BEGIN EXCERPT PROVIDED
A mother appeals the district court’s ruling denying her request to modify
joint physical care. AFFIRMED.
Pamela A. Vandel, Des Moines, for appellant.
Verle W. Norris, Corydon, and Dustria A. Relph of Chambers & Relph Law
Firm, Corydon, for appellee.
Heard by Danilson, C.J., and Potterfield and Bower, JJ.
2
BOWER, J.
Courtney Buckingham appeals the district court decision denying her
application for modification of the joint physical care provision in the decree that
dissolved her marriage to James Buckingham. Courtney also challenges the
court’s ruling excluding the rebuttal testimony of one of the children. Finally,
Courtney contends the district court abused its discretion in declining to award
her trial attorney fees.
After our de novo review, we agree with the district court’s determination
Courtney has not shown a substantial change of circumstances that would justify
modification of the joint physical care provision. We additionally find Courtney
has not met her burden of proving she would provide superior care and find no
abuse of discretion in the court’s exclusion of rebuttal testimony. We affirm the
district court’s denial of an attorney fee award to Courtney and also decline to
award Courtney appellate attorney fees.
END EXCERPT PROVIDED
EXERCISE BRIEF>
Reproduce the passage of the court opinion starting at "Pamela A. Vandel, Des" and ending at "and Bower, JJ.".
BEGIN EXTRACTED RECORDS
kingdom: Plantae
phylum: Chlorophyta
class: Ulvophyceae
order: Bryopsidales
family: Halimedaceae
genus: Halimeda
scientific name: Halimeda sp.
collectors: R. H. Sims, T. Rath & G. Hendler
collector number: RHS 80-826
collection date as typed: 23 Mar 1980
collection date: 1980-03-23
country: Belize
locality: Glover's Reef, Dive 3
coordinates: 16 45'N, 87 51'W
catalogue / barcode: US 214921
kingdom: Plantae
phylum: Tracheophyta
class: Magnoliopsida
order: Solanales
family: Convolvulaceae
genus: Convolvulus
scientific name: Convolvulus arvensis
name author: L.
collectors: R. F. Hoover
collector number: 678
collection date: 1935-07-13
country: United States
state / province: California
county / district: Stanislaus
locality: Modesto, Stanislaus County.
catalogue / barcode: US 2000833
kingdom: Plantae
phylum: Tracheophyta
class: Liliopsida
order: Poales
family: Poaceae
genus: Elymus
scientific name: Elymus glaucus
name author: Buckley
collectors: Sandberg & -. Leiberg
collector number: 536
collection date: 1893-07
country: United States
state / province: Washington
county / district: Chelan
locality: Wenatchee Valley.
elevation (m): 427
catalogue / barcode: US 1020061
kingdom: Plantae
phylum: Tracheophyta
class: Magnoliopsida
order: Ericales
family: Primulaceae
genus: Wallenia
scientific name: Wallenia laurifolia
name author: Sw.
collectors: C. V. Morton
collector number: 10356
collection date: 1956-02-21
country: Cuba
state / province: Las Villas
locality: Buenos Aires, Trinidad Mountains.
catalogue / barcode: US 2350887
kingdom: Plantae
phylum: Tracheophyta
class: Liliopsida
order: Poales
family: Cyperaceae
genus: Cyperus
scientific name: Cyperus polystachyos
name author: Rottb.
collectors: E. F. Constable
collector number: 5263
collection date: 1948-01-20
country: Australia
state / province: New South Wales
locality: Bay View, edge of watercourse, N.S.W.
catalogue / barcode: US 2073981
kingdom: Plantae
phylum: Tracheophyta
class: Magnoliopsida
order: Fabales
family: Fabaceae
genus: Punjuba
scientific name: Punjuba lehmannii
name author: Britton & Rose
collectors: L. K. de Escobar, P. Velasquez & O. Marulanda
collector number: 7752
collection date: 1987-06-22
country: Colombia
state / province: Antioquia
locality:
END EXTRACTED RECORDS
TASK SOLUTION>
Pamela A. Vandel, Des Moines, for appellant.
Verle W. Norris, Corydon, and Dustria A. Relph of Chambers & Relph Law
Firm, Corydon, for appellee.
Heard by Danilson, C.J., and Potterfield and Bower, JJ.